Alleged inside trader sues for wrongful dismissal

After being fired over allegations she attempted to rig the currency market, one former trader is suing her old employer for wrongful dismissal

A former trader is suing Citigroup for wrongful dismissal after the company terminated her amidst allegations she colluded with a colleague to manipulate the currency market.
 
On the day she returned to work after a four-month long maternity leave, Tian Yuhui was told she was fired.
 
As well as suing for loss of income, deferred stocks and cash awards, Tian has asked for her job to be reinstated and for the adverse notifications Citigroup sent to regulators to be rescinded.
 
In a statement filed with the court in October, the bank said it was entitled to terminate Tian in May due to information uncovered in an internal investigation.
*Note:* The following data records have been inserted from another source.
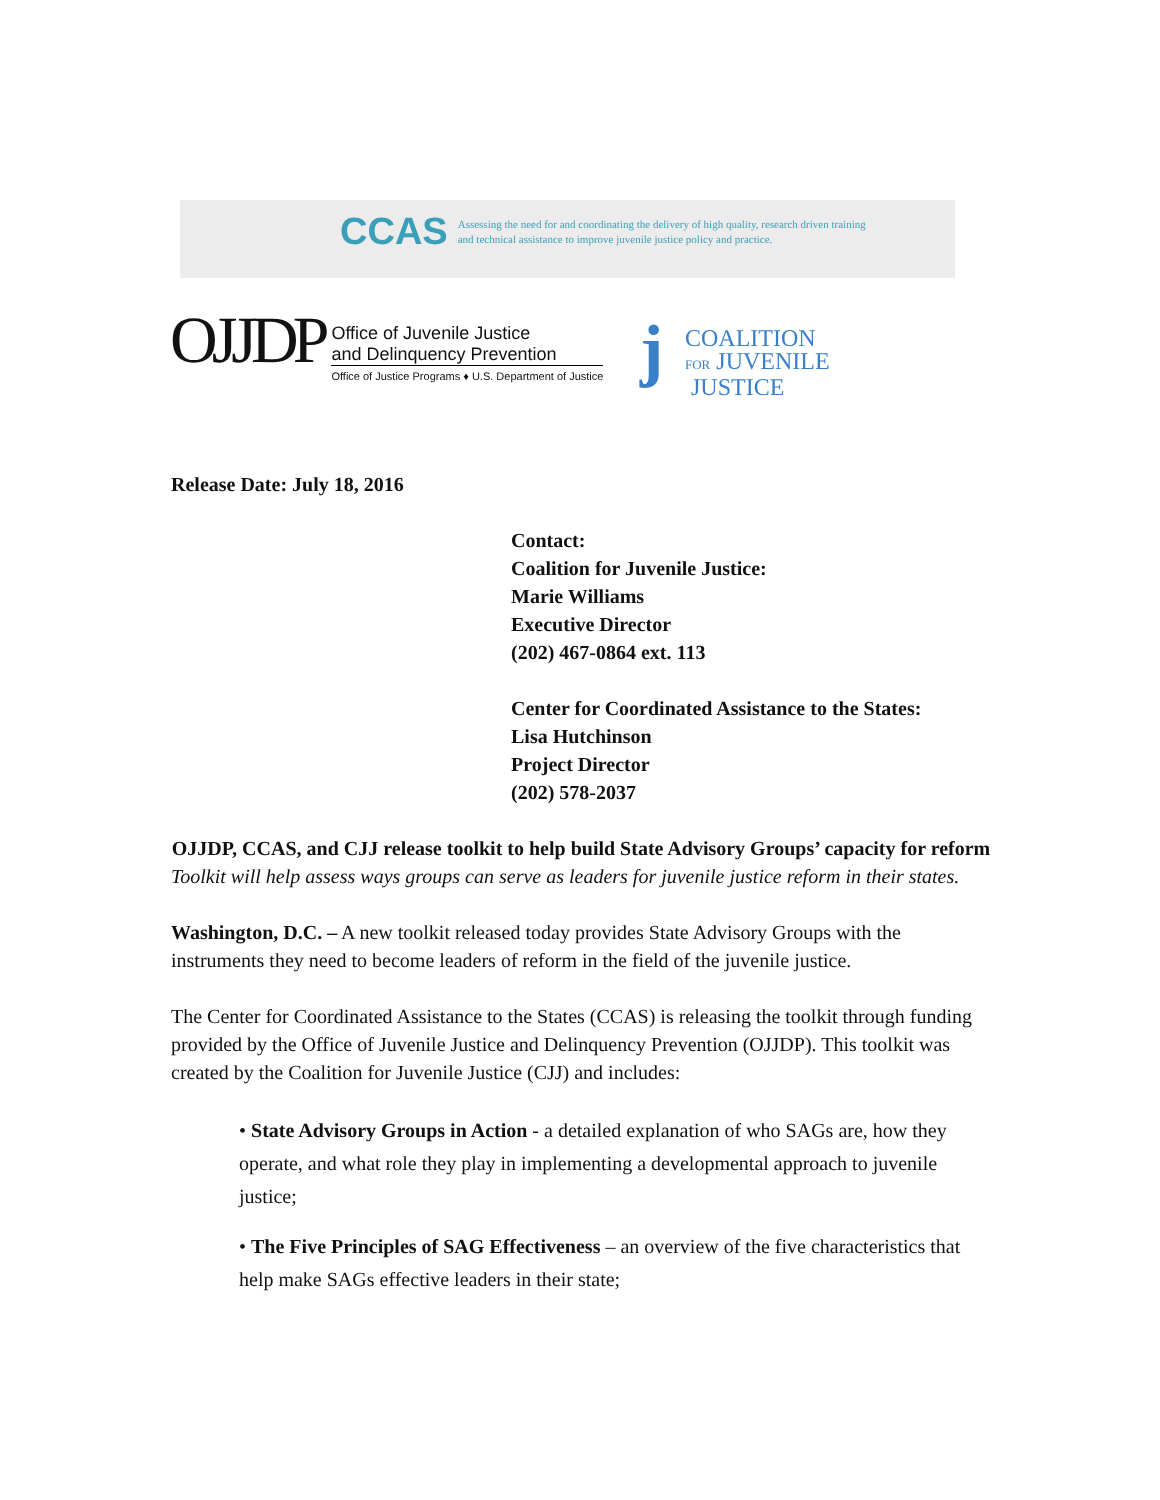CCAS Assessing the need for and coordinating the delivery of high quality, research driven training and technical assistance to improve juvenile justice policy and practice.
OJJDP
Office of Juvenile Justice
and Delinquency Prevention
Office of Justice Programs ♦ U.S. Department of Justice
j
COALITION
FOR JUVENILE
JUSTICE
Release Date: July 18, 2016
Contact:
Coalition for Juvenile Justice:
Marie Williams
Executive Director
(202) 467-0864 ext. 113
Center for Coordinated Assistance to the States:
Lisa Hutchinson
Project Director
(202) 578-2037
OJJDP, CCAS, and CJJ release toolkit to help build State Advisory Groups’ capacity for reform
Toolkit will help assess ways groups can serve as leaders for juvenile justice reform in their states.
Washington, D.C. – A new toolkit released today provides State Advisory Groups with the instruments they need to become leaders of reform in the field of the juvenile justice.
The Center for Coordinated Assistance to the States (CCAS) is releasing the toolkit through funding provided by the Office of Juvenile Justice and Delinquency Prevention (OJJDP). This toolkit was created by the Coalition for Juvenile Justice (CJJ) and includes:
• State Advisory Groups in Action - a detailed explanation of who SAGs are, how they operate, and what role they play in implementing a developmental approach to juvenile justice;
• The Five Principles of SAG Effectiveness – an overview of the five characteristics that help make SAGs effective leaders in their state;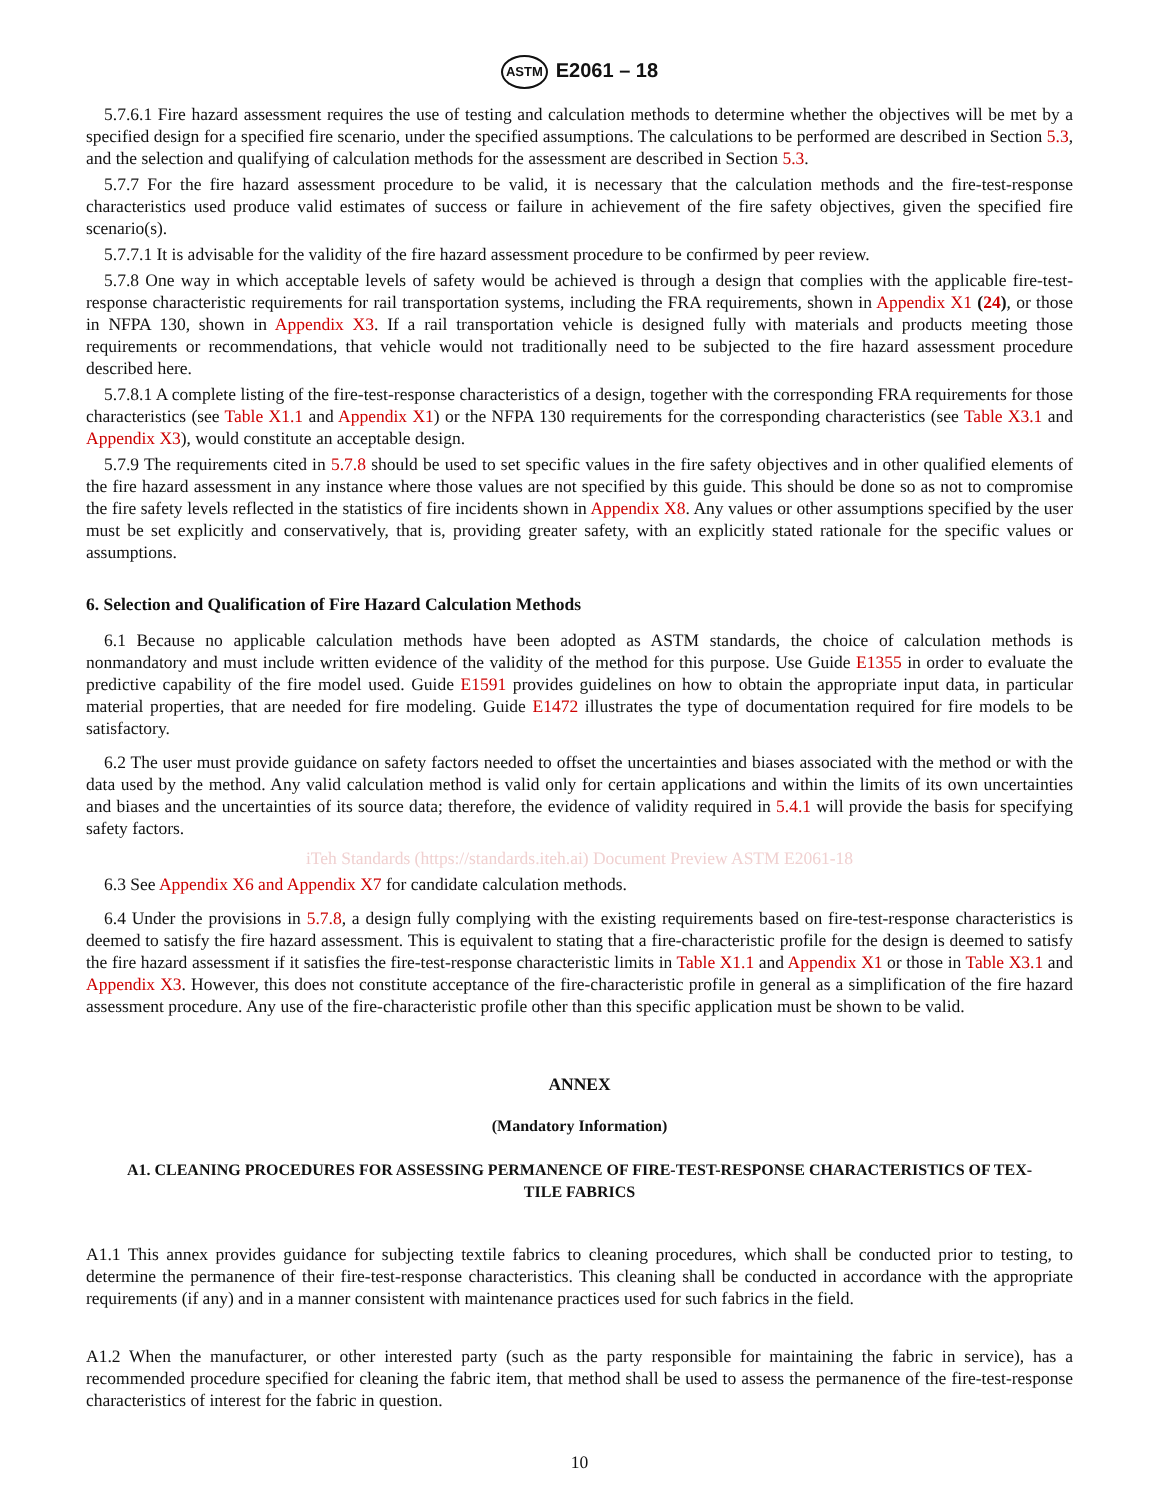ASTM E2061 – 18
5.7.6.1 Fire hazard assessment requires the use of testing and calculation methods to determine whether the objectives will be met by a specified design for a specified fire scenario, under the specified assumptions. The calculations to be performed are described in Section 5.3, and the selection and qualifying of calculation methods for the assessment are described in Section 5.3.
5.7.7 For the fire hazard assessment procedure to be valid, it is necessary that the calculation methods and the fire-test-response characteristics used produce valid estimates of success or failure in achievement of the fire safety objectives, given the specified fire scenario(s).
5.7.7.1 It is advisable for the validity of the fire hazard assessment procedure to be confirmed by peer review.
5.7.8 One way in which acceptable levels of safety would be achieved is through a design that complies with the applicable fire-test-response characteristic requirements for rail transportation systems, including the FRA requirements, shown in Appendix X1 (24), or those in NFPA 130, shown in Appendix X3. If a rail transportation vehicle is designed fully with materials and products meeting those requirements or recommendations, that vehicle would not traditionally need to be subjected to the fire hazard assessment procedure described here.
5.7.8.1 A complete listing of the fire-test-response characteristics of a design, together with the corresponding FRA requirements for those characteristics (see Table X1.1 and Appendix X1) or the NFPA 130 requirements for the corresponding characteristics (see Table X3.1 and Appendix X3), would constitute an acceptable design.
5.7.9 The requirements cited in 5.7.8 should be used to set specific values in the fire safety objectives and in other qualified elements of the fire hazard assessment in any instance where those values are not specified by this guide. This should be done so as not to compromise the fire safety levels reflected in the statistics of fire incidents shown in Appendix X8. Any values or other assumptions specified by the user must be set explicitly and conservatively, that is, providing greater safety, with an explicitly stated rationale for the specific values or assumptions.
6. Selection and Qualification of Fire Hazard Calculation Methods
6.1 Because no applicable calculation methods have been adopted as ASTM standards, the choice of calculation methods is nonmandatory and must include written evidence of the validity of the method for this purpose. Use Guide E1355 in order to evaluate the predictive capability of the fire model used. Guide E1591 provides guidelines on how to obtain the appropriate input data, in particular material properties, that are needed for fire modeling. Guide E1472 illustrates the type of documentation required for fire models to be satisfactory.
6.2 The user must provide guidance on safety factors needed to offset the uncertainties and biases associated with the method or with the data used by the method. Any valid calculation method is valid only for certain applications and within the limits of its own uncertainties and biases and the uncertainties of its source data; therefore, the evidence of validity required in 5.4.1 will provide the basis for specifying safety factors.
iTeh Standards (https://standards.iteh.ai) Document Preview ASTM E2061-18
6.3 See Appendix X6 and Appendix X7 for candidate calculation methods.
6.4 Under the provisions in 5.7.8, a design fully complying with the existing requirements based on fire-test-response characteristics is deemed to satisfy the fire hazard assessment. This is equivalent to stating that a fire-characteristic profile for the design is deemed to satisfy the fire hazard assessment if it satisfies the fire-test-response characteristic limits in Table X1.1 and Appendix X1 or those in Table X3.1 and Appendix X3. However, this does not constitute acceptance of the fire-characteristic profile in general as a simplification of the fire hazard assessment procedure. Any use of the fire-characteristic profile other than this specific application must be shown to be valid.
ANNEX
(Mandatory Information)
A1. CLEANING PROCEDURES FOR ASSESSING PERMANENCE OF FIRE-TEST-RESPONSE CHARACTERISTICS OF TEX-
TILE FABRICS
A1.1 This annex provides guidance for subjecting textile fabrics to cleaning procedures, which shall be conducted prior to testing, to determine the permanence of their fire-test-response characteristics. This cleaning shall be conducted in accordance with the appropriate requirements (if any) and in a manner consistent with maintenance practices used for such fabrics in the field.
A1.2 When the manufacturer, or other interested party (such as the party responsible for maintaining the fabric in service), has a recommended procedure specified for cleaning the fabric item, that method shall be used to assess the permanence of the fire-test-response characteristics of interest for the fabric in question.
10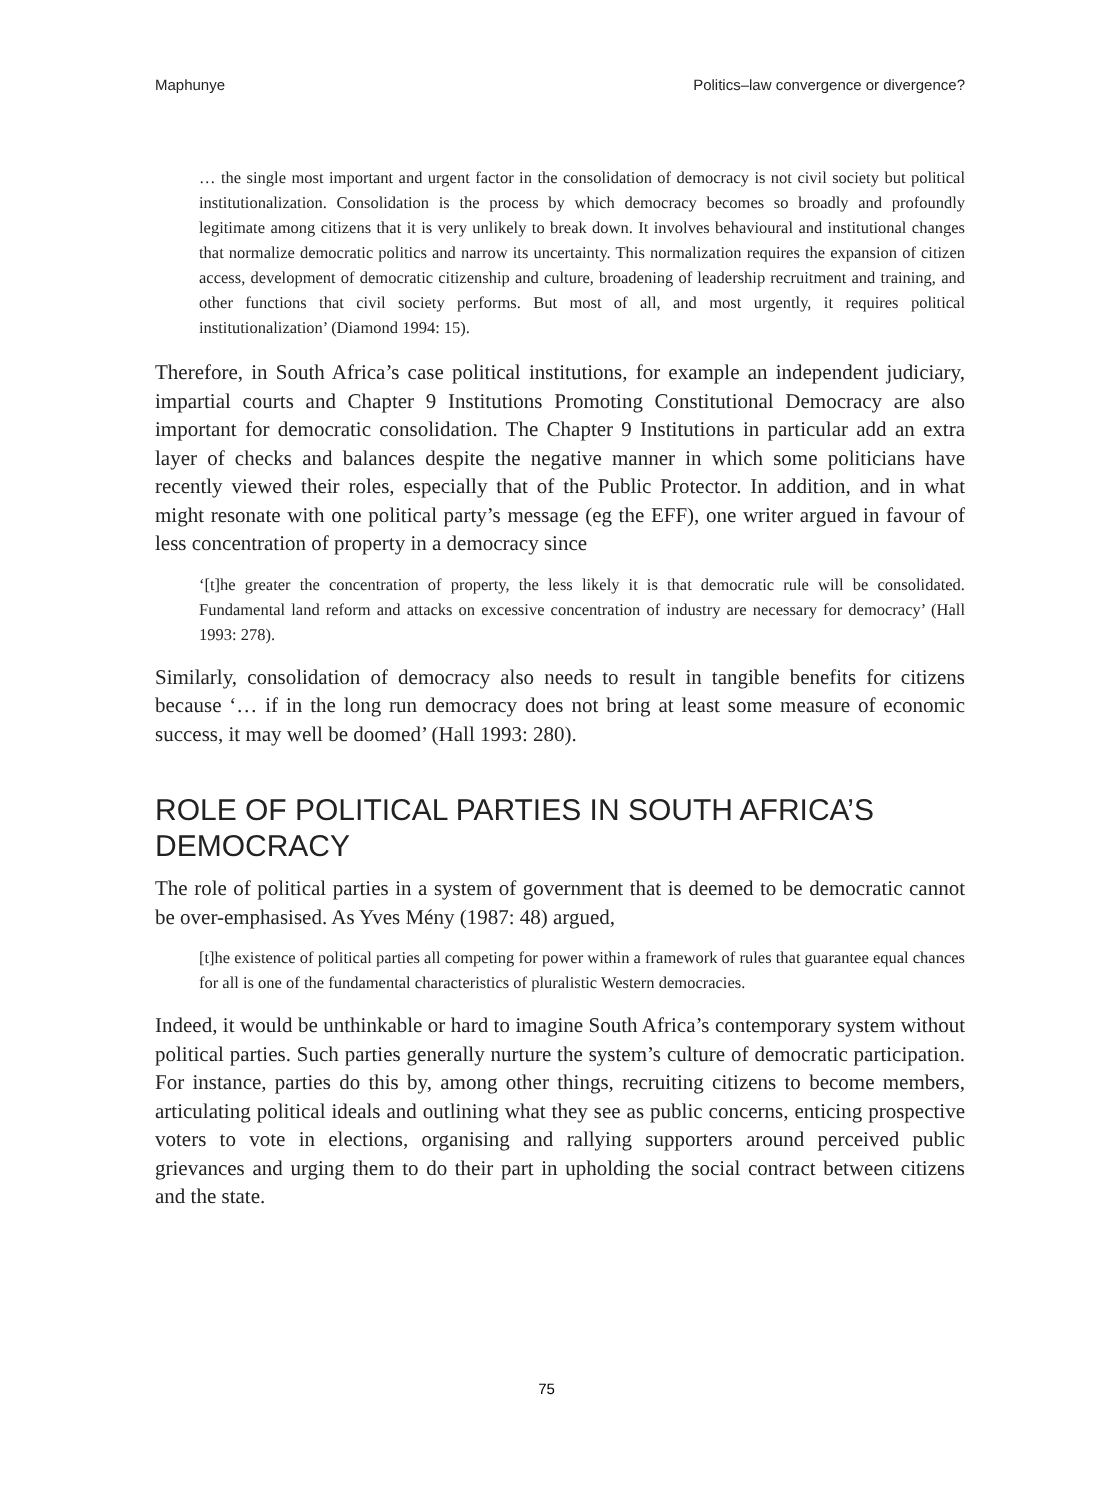Maphunye Politics–law convergence or divergence?
… the single most important and urgent factor in the consolidation of democracy is not civil society but political institutionalization. Consolidation is the process by which democracy becomes so broadly and profoundly legitimate among citizens that it is very unlikely to break down. It involves behavioural and institutional changes that normalize democratic politics and narrow its uncertainty. This normalization requires the expansion of citizen access, development of democratic citizenship and culture, broadening of leadership recruitment and training, and other functions that civil society performs. But most of all, and most urgently, it requires political institutionalization’ (Diamond 1994: 15).
Therefore, in South Africa’s case political institutions, for example an independent judiciary, impartial courts and Chapter 9 Institutions Promoting Constitutional Democracy are also important for democratic consolidation. The Chapter 9 Institutions in particular add an extra layer of checks and balances despite the negative manner in which some politicians have recently viewed their roles, especially that of the Public Protector. In addition, and in what might resonate with one political party’s message (eg the EFF), one writer argued in favour of less concentration of property in a democracy since
‘[t]he greater the concentration of property, the less likely it is that democratic rule will be consolidated. Fundamental land reform and attacks on excessive concentration of industry are necessary for democracy’ (Hall 1993: 278).
Similarly, consolidation of democracy also needs to result in tangible benefits for citizens because ‘… if in the long run democracy does not bring at least some measure of economic success, it may well be doomed’ (Hall 1993: 280).
ROLE OF POLITICAL PARTIES IN SOUTH AFRICA’S DEMOCRACY
The role of political parties in a system of government that is deemed to be democratic cannot be over-emphasised. As Yves Mény (1987: 48) argued,
[t]he existence of political parties all competing for power within a framework of rules that guarantee equal chances for all is one of the fundamental characteristics of pluralistic Western democracies.
Indeed, it would be unthinkable or hard to imagine South Africa’s contemporary system without political parties. Such parties generally nurture the system’s culture of democratic participation. For instance, parties do this by, among other things, recruiting citizens to become members, articulating political ideals and outlining what they see as public concerns, enticing prospective voters to vote in elections, organising and rallying supporters around perceived public grievances and urging them to do their part in upholding the social contract between citizens and the state.
75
A spokesperson from Citigroup, James Griffiths, said the bank would defend its position.
 
HRD spoke to Dayne Ho, partner at Shook Lin & Bok, about how an employer could terminate a possible insider trader with minimal fallout.
 
He said it was possible to contractually terminate an employee under certain conditions if there was sufficient evidence they had breached the initial conditions.
 
“Common examples of such conditions include being investigated or prosecuted for a criminal offence as well as a material breach of the employer’s internal policies.”
 
Citigroup alleged their investigations uncovered five chats between Tian and a Japanese colleague which showed an “intention to trade with a view to affect or manipulate” the US Dollar-Japanese Yen spot price.
 
Tian’s lawyer, Wong Siew Hong countered these claims.
 
“She’s been unfairly dismissed without notice,” he said. “She was very surprised to come back from maternity leave and be summarily dismissed.”
 
Although the chat transcripts show Tian telling her colleague to “push the fix”, she told the judge her choice of words may have been inappropriate and may have given the wrong impression.
 
Ho said these sorts of situations were very difficult to expose early on, especially since those who deliberately conduct insider trading will go to great lengths to hide their intentions.
 
“An employee who intends to carry out such activities may use various means to prevent detection, such as using nominee accounts or providing the information to a friend/contact.”
 
A closed hearing for the case has been scheduled for 17 December.